Zing Forum

Reading

Human Activity Recognition Based on WISDM Dataset: A Comparative Study of Traditional Machine Learning and Deep Learning Methods

This article presents a comparative study evaluating the performance of Random Forest, CNN, and CNN-LSTM hybrid architecture in human activity recognition using wearable device sensor data, revealing the key role of temporal modeling in activity classification.

人类活动识别深度学习CNN-LSTM可穿戴设备传感器数据机器学习时间序列分析WISDM数据集
Published 2026-06-11 10:45Recent activity 2026-06-11 10:49Estimated read 4 min
Human Activity Recognition Based on WISDM Dataset: A Comparative Study of Traditional Machine Learning and Deep Learning Methods
1

Section 01

[Introduction] Core Overview of Comparative Study on HAR Methods Based on WISDM Dataset

This article, based on the WISDM dataset, compares the performance of traditional machine learning (Random Forest) and deep learning (CNN, CNN-LSTM hybrid architecture) in Human Activity Recognition (HAR).
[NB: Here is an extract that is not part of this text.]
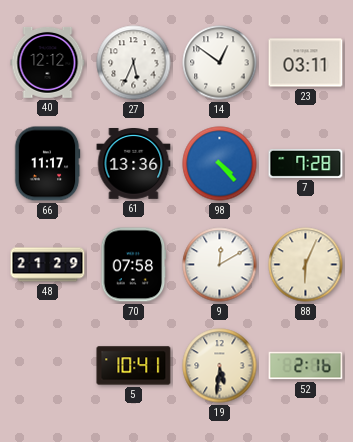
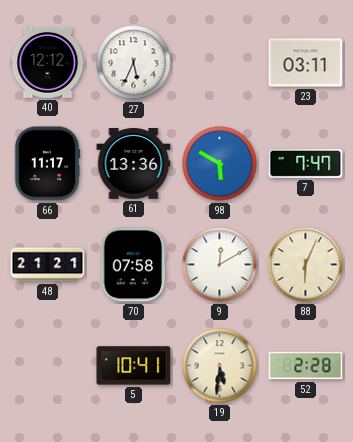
14: 12:51 -> none
98: 4:23 -> 5:50
7: 7:28 -> 7:47
48: 21:29 -> 21:21
52: 2:16 -> 2:28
The study reveals the key role of temporal modeling in activity classification, with the CNN-LSTM hybrid architecture performing the best.

2

Section 02

Research Background and Introduction to WISDM Dataset

Human Activity Recognition (HAR) is a core technology in mobile computing and health monitoring, which needs to handle the complexity and noise interference of sensor data. The WISDM dataset contains accelerometer and gyroscope data from smartphones/smartwatches, covering 18 daily activities, making it an ideal benchmark for evaluating HAR algorithms.

3

Section 03

Design Details of Three Model Architectures

  1. Random Forest: Relies on manual feature engineering, extracting time-domain (mean, variance, etc.) and frequency-domain (FFT) features;
  2. CNN: End-to-end learning, extracting spatial features via convolutional layers;
  3. CNN-LSTM: Combines CNN's spatial feature extraction and LSTM's temporal modeling ability to capture spatial patterns and temporal dynamics of activities.
4

Section 04

Experimental Results and Performance Comparison

Test set performance: Random Forest accuracy is 50.6%, CNN 49.3%, CNN-LSTM 69.8%. CNN-LSTM is significantly better than other models, with an improvement of nearly 20 percentage points, verifying the importance of temporal modeling.

5

Section 05

Result Analysis and Key Insights

The advantage of CNN-LSTM comes from its ability to capture both spatial patterns and temporal dependencies, enabling it to distinguish similar activities and be robust to noise. Pure CNN performs poorly because it cannot model long-term temporal dependencies; Random Forest, although with low accuracy, is fast to train and highly interpretable, making it suitable for resource-constrained scenarios.

6

Section 06

Technical Implementation and Application Prospects

Implementation tech stack: Python (using Pandas/NumPy for data processing, Scikit-learn for Random Forest implementation, TensorFlow/Keras for building deep learning models, etc.). Application prospects include health monitoring, sports analysis, etc.; future directions: multi-modal fusion, lightweight models, transfer learning, real-time processing.